Collected data entries:
— start —
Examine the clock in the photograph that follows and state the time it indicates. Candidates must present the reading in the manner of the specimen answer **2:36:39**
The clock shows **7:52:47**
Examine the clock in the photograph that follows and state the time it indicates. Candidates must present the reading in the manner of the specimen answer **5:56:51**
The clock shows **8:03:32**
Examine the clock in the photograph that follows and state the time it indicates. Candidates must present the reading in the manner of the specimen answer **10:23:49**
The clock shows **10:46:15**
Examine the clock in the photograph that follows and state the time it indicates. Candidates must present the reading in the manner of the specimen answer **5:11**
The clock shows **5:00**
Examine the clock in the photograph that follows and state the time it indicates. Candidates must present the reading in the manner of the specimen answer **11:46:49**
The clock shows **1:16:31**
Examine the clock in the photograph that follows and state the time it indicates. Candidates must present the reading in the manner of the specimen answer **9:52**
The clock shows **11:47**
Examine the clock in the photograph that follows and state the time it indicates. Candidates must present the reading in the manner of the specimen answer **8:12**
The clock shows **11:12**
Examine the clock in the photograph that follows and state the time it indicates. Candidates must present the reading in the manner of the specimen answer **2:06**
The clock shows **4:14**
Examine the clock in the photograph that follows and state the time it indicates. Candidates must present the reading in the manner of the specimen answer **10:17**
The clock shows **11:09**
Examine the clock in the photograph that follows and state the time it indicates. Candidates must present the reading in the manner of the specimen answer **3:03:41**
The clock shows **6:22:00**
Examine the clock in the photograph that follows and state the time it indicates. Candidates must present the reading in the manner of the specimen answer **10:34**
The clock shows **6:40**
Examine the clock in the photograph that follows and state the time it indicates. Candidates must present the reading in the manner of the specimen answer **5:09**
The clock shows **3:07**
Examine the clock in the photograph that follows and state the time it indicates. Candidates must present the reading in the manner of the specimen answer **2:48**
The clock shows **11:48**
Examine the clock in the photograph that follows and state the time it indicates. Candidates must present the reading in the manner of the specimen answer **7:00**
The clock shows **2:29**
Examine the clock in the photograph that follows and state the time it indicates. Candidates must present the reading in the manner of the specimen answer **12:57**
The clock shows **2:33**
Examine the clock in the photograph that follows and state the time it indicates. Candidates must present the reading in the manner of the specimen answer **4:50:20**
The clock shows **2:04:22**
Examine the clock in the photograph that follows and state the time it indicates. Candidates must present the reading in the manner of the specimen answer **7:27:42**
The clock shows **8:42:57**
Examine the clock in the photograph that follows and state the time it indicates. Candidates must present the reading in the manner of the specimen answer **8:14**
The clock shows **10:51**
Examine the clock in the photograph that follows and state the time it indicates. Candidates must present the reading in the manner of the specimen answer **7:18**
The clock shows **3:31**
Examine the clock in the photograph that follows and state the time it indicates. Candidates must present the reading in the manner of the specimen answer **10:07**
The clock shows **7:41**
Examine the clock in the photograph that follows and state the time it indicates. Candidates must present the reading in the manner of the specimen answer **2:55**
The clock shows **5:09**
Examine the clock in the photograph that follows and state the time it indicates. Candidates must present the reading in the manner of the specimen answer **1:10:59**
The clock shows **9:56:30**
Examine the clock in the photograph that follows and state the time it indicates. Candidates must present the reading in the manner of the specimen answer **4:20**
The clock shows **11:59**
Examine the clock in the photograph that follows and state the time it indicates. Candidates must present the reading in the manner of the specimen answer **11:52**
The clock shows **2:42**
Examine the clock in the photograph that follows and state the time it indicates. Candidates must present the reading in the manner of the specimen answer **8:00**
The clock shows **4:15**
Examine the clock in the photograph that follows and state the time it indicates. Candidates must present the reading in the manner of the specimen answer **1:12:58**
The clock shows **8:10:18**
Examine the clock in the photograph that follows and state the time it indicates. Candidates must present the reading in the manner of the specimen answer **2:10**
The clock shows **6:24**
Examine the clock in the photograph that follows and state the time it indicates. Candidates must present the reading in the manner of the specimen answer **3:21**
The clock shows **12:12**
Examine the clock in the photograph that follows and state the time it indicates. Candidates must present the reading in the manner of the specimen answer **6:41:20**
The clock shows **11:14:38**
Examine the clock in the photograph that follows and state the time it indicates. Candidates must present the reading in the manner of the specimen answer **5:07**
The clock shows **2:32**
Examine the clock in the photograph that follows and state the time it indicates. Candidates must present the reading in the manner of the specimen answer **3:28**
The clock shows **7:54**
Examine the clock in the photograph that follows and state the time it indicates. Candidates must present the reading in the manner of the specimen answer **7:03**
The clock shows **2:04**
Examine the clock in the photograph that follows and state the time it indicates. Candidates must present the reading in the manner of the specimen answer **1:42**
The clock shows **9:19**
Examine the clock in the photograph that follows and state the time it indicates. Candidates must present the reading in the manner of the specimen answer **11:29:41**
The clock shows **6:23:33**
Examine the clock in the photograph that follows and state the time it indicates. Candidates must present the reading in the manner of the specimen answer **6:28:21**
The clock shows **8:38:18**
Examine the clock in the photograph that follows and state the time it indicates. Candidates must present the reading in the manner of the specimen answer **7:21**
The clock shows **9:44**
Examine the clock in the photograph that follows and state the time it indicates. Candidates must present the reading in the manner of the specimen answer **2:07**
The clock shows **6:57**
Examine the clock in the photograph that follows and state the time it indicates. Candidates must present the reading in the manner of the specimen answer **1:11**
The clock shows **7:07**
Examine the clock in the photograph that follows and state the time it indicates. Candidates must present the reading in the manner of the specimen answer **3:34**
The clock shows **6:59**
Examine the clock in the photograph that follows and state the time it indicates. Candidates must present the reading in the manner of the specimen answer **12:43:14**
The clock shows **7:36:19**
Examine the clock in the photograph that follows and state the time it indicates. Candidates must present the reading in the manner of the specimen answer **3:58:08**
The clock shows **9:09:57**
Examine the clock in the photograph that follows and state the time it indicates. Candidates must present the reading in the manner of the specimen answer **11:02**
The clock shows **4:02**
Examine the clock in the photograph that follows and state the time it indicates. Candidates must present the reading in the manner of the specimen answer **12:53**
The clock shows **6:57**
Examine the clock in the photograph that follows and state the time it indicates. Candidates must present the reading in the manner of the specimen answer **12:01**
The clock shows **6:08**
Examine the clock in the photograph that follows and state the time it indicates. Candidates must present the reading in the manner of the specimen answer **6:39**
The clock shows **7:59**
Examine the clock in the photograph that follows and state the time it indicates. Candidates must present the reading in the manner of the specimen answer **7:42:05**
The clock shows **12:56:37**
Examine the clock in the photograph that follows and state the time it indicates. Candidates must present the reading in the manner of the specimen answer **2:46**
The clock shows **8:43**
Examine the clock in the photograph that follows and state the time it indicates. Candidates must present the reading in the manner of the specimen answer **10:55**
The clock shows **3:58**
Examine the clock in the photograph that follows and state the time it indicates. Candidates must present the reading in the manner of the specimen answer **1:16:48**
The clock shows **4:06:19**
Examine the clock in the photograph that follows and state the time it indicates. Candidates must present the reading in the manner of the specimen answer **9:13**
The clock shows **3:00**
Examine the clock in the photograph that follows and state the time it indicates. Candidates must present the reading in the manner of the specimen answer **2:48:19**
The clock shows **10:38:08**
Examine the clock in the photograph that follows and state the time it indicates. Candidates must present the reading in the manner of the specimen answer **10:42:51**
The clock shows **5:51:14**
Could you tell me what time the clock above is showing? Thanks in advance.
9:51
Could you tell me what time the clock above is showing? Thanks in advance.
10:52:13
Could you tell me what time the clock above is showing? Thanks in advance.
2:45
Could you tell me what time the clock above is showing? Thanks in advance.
— end —
▶ [Aim of the exercise]: Could you switch "Candidates" to "Respondents" in the listing, starting with the line with "specimen answer **11:46:49**" and going on through the line with "The clock shows **11:47**", and give back only those lines with everything else unchanged?

▶ [Task response]:
Examine the clock in the photograph that follows and state the time it indicates. Respondents must present the reading in the manner of the specimen answer **11:46:49**
The clock shows **1:16:31**
Examine the clock in the photograph that follows and state the time it indicates. Respondents must present the reading in the manner of the specimen answer **9:52**
The clock shows **11:47**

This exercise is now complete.